George Hudleston Hurlstone Hardy (14 August 1882 – 9 January 1966) was an entomologist who specialized in the biology of Diptera, especially Asilidae, Muscidae, Calliphoridae and Sarcophagidae.

He was the eldest son of Matilda Margaret Hudleston and English engineer and amateur entomologist Major George Hurlstone Hardy, who wrote The Book of the Fly. Hardy grew up in the Old House on Park Road in Twickenham and his second cousin was composer William Yeates Hurlstone. Hardy studied engineering at the Northumberland Institute and abandoned his Roman Catholic faith after reading Darwin's On the Origin of Species.
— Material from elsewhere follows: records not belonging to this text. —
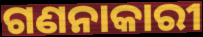
ଗଣନାକାରୀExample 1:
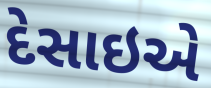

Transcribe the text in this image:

દેસાઇએ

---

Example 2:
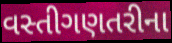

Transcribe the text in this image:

વસ્તીગણતરીના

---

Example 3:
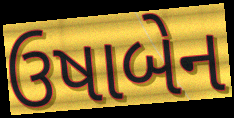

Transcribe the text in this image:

ઉષાબેન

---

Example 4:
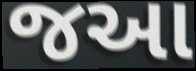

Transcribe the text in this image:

જઆ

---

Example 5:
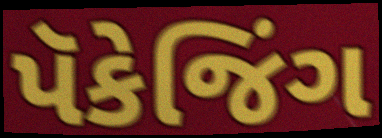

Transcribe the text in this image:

પૅકેજિંગ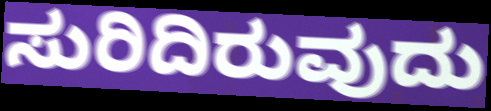
ಸುರಿದಿರುವುದು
After migrating to Australia in 1911, Hardy became assistant curator of the Tasmanian Museum, then a fellow in economic biology at the University of Queensland. His collection, including his types, is shared between the Tasmanian Museum and the Australian Museum. Other collections are in the CSIRO Division of Economic Entomology and the University of Queensland Insect Collection. Hardy collected Diptera of the principle families throughout Australia, including Tasmania. He published notes on Diptera and descriptions of new species in Papers and Proceedings of the Royal Society of Tasmania, Proceedings of the Linnean Society of New South Wales, The Australian Journal of Zoology, Records of the Australian Museum, Proceedings of the Royal Society of Queensland, Bulletin of Entomological Research, Annals and Magazine of Natural History and the Entomologist's Monthly Magazine. The Bishop Museum has a bibliography and many Hardy papers are online at Biodiversity Heritage Library URL. The Tasmanian Museum and Art Gallery holds Hardy's microscope and some personal papers and the London Borough of Richmond upon Thames local studies archive holds some Hardy family papers.
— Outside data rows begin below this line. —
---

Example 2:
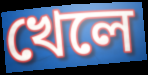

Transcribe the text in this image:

খেলে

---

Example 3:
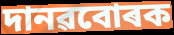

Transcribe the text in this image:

দানৱবোৰক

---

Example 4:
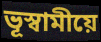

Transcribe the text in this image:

ভূস্বামীয়ে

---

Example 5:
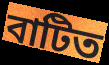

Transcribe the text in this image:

বাটিতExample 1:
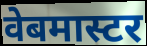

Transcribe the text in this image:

वेबमास्टर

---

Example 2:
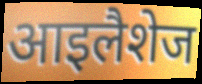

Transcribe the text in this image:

आइलैशेज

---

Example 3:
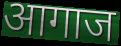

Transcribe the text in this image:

आगाज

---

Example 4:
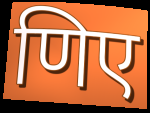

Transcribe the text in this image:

णिए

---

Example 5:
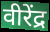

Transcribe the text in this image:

वीरेंद्र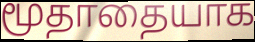
மூதாதையாகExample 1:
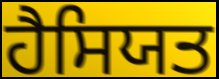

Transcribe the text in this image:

ਹੈਸਿਯਤ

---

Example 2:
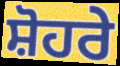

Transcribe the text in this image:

ਸ਼ੋਹਰੇ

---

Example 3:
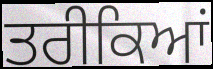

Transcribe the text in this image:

ਤਰੀਕਿਆਂ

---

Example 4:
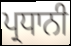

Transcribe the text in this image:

ਪ੍ਰਧਾਨੀ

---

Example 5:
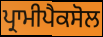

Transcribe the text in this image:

ਪ੍ਰਾਮੀਪੈਕਸੋਲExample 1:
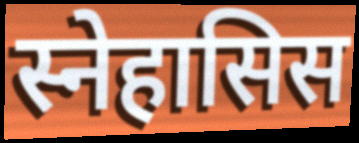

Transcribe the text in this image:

In 1923, Hardy established the Entomological Society of Queensland – one of Australia's oldest continuously operating scientific societies. He was also among the founding members of the Australian Entomological Society.
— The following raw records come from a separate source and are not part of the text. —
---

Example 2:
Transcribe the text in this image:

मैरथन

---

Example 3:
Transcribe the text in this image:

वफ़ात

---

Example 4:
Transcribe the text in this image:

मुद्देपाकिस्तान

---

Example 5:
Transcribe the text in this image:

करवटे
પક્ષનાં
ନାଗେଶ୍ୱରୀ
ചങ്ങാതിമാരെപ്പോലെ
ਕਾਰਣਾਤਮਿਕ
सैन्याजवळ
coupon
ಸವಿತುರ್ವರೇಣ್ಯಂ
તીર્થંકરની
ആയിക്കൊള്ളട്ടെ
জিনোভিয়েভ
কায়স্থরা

He married Tasmanian schoolteacher Martha Elizabeth Olive Harris, who was a nature lover and helped with his work. Hardy named the striking Tasmanian fly Pelecorhynchus olivei in her honour. They had only one child, biologist Margaret Hurlstone Hardy, but sheep geneticist Helen Newton Turner called them her "second mother and father."

Hardy lived in the Brisbane suburbs of Toowong, Sunnybank and then Annerley, at Waldheim, which is now a Brisbane heritage building, before retiring in Katoomba, NSW, Australia.